C'est pour les raisons susmentionnées que les bonnes décisions reposent sur des données et informations suffisantes, objectives, précises et opportunes concernant les coûts, échéanciers, bénéfices et risques des programmes et projets. Car les faiblesses dans l'examen et la pertinence des données et techniques de modélisation déforment de manière trompeuse l'information sur laquelle les investissements sont approuvés et masquent les risques commerciaux, de service et externes. C'est pourquoi un dossier d'affaires ne doit jamais être perçu ou utilisé comme un simple moyen d'obtenir une approbation. Better Business Cases™ utilisant le modèle à cinq volets fournit aux décideurs et parties prenantes un cadre éprouvé de réflexion structurée et d'assurance que la proposition d'investissement :
- Offre un alignement stratégique et est soutenue par un argument convaincant pour le changement (Volet stratégique)
- Procure la meilleure valeur publique à la société, y compris les effets sociaux et environnementaux plus larges (Volet économique)
- Est commercialement viable et attrayante pour l'offre (Volet commercial)
- Est abordable et finançable dans le temps (Volet financier)
- Démontre que des dispositions solides sont en place pour la livraison, le suivi et l'évaluation du projet, incluant la rétroaction dans le cycle de planification stratégique de l'organisation (Volet de gestion)
Le sur-optimisme persiste là où les faiblesses de l'information sont ignorées et peu d'efforts sont déployés dans l'organisation pour établir des références et développer des estimations robustes ou pour être honnête et transparent concernant les hypothèses formulées sur des données et informations limitées. Il est donc critique pour la performance organisationnelle de commencer à reconnaître que le biais d'optimisme existe ! Une entité leader, Transport for NSW, a reconnu dans son Guide d'analyse coûts-bénéfices que « les moyens d'éviter les biais cognitifs lors du développement d'initiatives consistent à penser en termes de résultats, à explorer un large éventail d'options [viables] tôt dans le développement, et à éviter de préférer une option sans les preuves nécessaires. » Un point de départ pour l'établissement de références et l'estimation consiste à établir une unité de mesure standard. La mesure la plus couramment utilisée est une unité de devise locale aux prix d'aujourd'hui (connue sous le nom de « prix réels »). Les augmentations de prix dues à l'inflation ou à d'autres sources d'escalade des coûts ne devraient pas être incluses dans les valeurs des bénéfices et coûts futurs.

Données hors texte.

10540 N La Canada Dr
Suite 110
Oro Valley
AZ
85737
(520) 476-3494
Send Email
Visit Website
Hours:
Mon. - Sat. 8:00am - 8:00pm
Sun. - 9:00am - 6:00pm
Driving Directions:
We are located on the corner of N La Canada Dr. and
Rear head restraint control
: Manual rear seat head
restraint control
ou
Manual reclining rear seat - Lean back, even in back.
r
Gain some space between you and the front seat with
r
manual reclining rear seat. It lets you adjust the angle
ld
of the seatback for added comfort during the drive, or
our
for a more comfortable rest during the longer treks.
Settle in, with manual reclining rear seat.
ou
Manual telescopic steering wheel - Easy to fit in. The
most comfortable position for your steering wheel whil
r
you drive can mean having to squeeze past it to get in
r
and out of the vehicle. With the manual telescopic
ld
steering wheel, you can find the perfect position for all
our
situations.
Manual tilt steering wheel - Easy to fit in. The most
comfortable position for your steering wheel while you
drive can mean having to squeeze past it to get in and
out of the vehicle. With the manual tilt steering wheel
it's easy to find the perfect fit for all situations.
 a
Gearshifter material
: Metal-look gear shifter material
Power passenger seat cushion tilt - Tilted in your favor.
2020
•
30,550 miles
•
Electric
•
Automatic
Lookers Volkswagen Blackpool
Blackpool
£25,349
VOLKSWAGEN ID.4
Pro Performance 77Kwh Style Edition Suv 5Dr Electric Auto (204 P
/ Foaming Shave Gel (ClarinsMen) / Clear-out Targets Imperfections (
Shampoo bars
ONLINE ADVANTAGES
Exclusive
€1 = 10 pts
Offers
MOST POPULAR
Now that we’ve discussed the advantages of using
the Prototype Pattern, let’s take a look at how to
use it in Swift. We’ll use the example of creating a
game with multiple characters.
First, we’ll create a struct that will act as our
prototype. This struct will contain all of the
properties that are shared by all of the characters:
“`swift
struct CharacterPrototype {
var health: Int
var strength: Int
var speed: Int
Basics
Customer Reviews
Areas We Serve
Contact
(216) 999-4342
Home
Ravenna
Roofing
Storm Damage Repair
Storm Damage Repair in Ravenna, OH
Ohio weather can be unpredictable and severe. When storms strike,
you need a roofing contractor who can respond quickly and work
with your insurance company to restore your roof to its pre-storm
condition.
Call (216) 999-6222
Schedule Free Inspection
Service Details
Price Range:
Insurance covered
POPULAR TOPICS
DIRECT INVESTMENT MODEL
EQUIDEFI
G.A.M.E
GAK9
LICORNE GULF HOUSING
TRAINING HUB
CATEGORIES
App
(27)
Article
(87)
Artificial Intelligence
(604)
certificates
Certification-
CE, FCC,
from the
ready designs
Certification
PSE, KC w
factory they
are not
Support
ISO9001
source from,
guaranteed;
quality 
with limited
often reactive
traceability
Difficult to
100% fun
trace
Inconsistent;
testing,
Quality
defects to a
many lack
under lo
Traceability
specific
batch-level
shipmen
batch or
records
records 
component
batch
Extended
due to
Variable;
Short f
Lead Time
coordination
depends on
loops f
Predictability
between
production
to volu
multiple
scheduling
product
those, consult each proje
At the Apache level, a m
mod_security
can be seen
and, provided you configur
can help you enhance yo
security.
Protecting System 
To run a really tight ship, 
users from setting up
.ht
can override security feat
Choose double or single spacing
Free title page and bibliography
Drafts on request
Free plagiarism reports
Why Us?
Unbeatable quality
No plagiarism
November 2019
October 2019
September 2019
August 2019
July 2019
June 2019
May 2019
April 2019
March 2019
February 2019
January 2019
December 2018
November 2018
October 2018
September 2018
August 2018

De plus, la justification des programmes et projets repose souvent sur des hypothèses (généralement sans preuve) concernant la désirabilité, la faisabilité et/ou la réalisabilité. Ainsi, les dossiers d'affaires devraient distinguer l'information sans aucune preuve substantielle (hypothèses) de celle basée sur la probabilité et les données empiriques (présomption). Ainsi, des ajustements ou allocations explicites devraient être apportés aux estimations des coûts, bénéfices et durée d'un projet. Ces estimations devraient être basées sur des données empiriques de projets passés ou similaires, et ajustées selon les caractéristiques uniques et complexités de l'initiative. C'est pourquoi les bénéfices prévisionnels énoncés dans les dossiers d'affaires (utilisés pour justifier la viabilité, réalisabilité et désirabilité des programmes et projets) sont mieux compris si le plan de réalisation des bénéfices et le dossier d'affaires sont approuvés par l'organisation hôte en même temps.
Comme l'optimisme est biaisé dans la mesure où les gens s'attendent à de bons résultats sans travailler pour s'assurer que ces résultats se produisent. Les organisations et évaluateurs devraient reconnaître que le biais d'optimisme dans les dossiers d'affaires existe et chercher des moyens de l'ajuster puisque les données réelles et les estimations montrent la précision entre la prédiction et la réalité des coûts, échéanciers, bénéfices et risques des programmes et projets face aux complexités de livraison.